Tampoco nos es ajeno el alto índice de violencia doméstica registrado tanto en nuestro país como en los Estados Unidos, donde solamente durante el periodo que va desde 2001 hasta el 2012 se registraron 11,766 mujeres asesinadas por su pareja. Mientras que en el conflicto bélico en Afganistán, a modo de contraste, durante el mismo periodo se registró un saldo de 6,488 bajas entre las filas militares estadounidenses.
Desde la perspectiva de género, en el contexto actual de un devenir-mujer de la sociedad, la mujer es objetivada –contrario al sujeto-hombre– como una Otra-diferente, como intrusa, pues amenaza con la hegemonía de la normatividad masculina. En todo caso, el objetivo del juego dicotómico es el declarar como peligroso al Otro-diferente. En ello tampoco erraba Umberto Eco al decir que “[t]he first appeal of a fascist or prematurely fascist movement is an appeal against the intruders. Thus Ur-Fascism is racist by definition”.
Lo que esbozo, en última instancia, es que el debate replegado alrededor de la segunda enmienda ha sido un eficiente dispositivo que ha mantenido ese discurso hegemónico vivo y, más aún, lo ha desarrollado y transmutado al contexto específico de la actual sociedad estadounidense.
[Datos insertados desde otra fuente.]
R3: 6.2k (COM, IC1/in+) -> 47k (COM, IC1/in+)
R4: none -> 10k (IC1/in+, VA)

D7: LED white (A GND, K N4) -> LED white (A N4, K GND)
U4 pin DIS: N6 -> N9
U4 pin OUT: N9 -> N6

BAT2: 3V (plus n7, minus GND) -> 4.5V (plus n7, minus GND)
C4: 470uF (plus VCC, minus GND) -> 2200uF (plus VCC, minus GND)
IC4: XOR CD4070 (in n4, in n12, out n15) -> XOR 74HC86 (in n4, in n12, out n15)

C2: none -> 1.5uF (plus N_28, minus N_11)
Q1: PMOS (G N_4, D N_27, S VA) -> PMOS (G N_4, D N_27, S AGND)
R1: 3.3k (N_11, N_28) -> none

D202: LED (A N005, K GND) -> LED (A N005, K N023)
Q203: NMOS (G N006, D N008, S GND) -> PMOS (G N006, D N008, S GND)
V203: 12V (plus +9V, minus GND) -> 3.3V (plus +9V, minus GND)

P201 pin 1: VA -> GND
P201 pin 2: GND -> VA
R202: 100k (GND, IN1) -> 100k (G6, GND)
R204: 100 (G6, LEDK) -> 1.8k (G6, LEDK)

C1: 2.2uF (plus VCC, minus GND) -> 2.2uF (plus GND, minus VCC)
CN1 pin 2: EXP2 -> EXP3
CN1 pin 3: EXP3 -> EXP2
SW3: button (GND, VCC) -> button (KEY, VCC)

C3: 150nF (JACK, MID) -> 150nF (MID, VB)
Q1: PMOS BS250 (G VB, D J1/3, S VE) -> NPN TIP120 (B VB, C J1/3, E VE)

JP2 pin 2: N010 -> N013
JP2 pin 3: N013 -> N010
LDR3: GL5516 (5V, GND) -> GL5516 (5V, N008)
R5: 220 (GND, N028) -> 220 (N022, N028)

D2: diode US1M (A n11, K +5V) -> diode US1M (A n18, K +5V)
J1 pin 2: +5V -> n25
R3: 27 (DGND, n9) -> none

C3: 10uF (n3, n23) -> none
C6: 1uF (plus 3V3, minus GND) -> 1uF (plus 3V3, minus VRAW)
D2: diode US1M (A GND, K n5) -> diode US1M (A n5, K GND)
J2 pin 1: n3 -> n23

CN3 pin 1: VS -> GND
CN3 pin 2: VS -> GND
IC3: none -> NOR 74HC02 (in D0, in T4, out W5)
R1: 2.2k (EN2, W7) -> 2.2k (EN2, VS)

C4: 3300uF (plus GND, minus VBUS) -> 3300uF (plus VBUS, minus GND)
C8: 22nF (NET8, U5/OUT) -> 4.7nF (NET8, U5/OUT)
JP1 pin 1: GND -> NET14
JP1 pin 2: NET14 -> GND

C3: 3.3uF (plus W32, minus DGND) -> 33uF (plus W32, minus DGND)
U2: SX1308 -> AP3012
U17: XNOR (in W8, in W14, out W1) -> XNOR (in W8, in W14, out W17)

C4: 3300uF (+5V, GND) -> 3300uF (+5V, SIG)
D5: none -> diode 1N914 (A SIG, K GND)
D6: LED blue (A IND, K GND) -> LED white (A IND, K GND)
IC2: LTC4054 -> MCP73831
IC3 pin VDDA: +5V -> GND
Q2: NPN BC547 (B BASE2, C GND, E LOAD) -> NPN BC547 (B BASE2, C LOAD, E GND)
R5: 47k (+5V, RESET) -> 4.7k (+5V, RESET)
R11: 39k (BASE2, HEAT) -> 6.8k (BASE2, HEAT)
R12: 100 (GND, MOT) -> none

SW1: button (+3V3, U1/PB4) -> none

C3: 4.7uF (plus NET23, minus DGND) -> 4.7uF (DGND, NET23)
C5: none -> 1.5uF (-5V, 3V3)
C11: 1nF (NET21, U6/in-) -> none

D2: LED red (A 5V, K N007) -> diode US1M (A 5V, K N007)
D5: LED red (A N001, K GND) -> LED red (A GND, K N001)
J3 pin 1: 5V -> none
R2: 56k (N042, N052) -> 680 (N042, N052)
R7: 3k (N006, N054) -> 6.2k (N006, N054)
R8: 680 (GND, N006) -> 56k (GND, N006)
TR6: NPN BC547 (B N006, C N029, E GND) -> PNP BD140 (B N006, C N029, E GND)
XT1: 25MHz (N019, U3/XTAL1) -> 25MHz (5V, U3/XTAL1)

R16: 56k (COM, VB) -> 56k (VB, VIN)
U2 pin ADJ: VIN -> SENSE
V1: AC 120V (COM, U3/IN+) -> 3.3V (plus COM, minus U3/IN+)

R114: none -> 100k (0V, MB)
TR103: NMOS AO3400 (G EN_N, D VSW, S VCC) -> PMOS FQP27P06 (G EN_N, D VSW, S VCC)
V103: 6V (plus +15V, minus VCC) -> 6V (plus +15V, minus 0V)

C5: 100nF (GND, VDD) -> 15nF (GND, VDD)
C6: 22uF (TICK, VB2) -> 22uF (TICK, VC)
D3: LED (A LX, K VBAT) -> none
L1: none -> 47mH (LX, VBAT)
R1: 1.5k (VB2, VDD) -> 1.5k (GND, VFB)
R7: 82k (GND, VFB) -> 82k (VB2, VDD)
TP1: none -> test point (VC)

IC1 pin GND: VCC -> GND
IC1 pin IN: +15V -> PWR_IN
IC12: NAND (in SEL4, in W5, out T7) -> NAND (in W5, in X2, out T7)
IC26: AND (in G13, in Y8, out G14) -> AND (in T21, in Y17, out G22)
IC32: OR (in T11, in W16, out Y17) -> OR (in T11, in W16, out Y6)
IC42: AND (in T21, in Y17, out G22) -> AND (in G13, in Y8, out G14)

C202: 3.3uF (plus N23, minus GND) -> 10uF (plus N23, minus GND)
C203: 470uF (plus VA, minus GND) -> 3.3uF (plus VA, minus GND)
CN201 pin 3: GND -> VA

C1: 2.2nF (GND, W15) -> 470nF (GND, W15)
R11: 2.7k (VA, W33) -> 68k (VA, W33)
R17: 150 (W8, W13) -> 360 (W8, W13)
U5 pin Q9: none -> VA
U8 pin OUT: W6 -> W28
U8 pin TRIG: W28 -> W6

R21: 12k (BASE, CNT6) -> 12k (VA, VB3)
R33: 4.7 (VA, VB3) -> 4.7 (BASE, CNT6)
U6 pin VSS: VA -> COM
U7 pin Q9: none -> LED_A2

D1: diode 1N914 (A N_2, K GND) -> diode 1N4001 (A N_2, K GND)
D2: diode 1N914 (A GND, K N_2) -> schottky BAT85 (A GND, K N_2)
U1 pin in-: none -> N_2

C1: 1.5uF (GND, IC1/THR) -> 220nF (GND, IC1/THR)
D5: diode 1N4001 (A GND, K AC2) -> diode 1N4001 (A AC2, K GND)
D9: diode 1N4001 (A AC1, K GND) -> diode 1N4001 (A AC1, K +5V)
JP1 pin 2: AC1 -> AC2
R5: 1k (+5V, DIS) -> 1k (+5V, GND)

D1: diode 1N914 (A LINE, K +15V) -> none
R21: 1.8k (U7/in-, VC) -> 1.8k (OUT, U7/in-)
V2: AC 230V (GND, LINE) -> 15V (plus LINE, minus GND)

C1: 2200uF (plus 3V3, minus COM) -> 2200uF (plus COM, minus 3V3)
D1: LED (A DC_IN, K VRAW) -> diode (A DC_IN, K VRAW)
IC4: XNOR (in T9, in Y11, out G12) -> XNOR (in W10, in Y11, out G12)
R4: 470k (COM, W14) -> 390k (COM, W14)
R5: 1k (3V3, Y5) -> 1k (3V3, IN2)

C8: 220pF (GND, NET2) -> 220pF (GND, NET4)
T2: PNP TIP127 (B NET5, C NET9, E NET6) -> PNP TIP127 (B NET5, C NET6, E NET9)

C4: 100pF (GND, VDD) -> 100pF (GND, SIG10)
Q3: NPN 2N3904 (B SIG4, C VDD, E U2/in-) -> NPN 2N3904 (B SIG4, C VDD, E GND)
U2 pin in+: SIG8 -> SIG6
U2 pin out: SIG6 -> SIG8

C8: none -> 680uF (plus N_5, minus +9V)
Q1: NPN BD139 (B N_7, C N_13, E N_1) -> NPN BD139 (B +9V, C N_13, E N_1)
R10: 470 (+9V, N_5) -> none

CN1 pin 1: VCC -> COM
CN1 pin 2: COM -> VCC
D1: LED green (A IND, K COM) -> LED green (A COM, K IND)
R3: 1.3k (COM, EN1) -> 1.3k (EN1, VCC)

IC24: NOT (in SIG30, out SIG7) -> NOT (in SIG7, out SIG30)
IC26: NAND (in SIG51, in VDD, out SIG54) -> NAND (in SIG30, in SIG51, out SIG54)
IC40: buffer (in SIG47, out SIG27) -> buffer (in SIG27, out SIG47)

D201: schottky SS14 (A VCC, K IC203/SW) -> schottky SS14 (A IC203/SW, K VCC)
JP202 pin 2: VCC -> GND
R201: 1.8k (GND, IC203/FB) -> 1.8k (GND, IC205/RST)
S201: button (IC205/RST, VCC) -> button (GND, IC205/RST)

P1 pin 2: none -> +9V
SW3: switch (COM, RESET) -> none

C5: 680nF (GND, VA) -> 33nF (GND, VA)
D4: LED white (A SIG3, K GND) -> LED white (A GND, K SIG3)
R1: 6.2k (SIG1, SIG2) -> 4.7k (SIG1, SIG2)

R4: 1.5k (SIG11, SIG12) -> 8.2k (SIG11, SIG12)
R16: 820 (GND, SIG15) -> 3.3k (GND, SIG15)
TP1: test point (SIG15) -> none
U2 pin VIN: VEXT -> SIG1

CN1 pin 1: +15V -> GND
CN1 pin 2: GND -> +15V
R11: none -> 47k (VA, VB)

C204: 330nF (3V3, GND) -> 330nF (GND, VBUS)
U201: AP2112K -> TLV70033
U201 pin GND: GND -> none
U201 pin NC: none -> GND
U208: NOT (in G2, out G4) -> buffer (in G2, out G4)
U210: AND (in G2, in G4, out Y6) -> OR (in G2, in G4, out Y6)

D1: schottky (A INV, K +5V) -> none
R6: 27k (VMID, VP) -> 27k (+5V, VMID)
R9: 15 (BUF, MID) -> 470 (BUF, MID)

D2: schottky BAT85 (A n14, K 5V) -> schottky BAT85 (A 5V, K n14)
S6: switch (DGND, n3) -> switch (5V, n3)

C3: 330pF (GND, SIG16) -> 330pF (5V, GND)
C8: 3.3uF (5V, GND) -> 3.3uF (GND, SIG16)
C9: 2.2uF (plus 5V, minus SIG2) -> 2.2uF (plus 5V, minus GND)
La segunda enmienda se ha convertido en el bastión “civilizado” y “juridizado” de un creciente fascismo societal en un país que tiene a la puerta de Casa Blanca a un neofascista como Donald Trump y a una neoconservadora, con una vocación abiertamente belicista, como lo es Hillary Clinton.
El autor es sociólogo del derecho. También ha sido profesor en el Recinto de Río Piedras de la Universidad de Puerto Rico.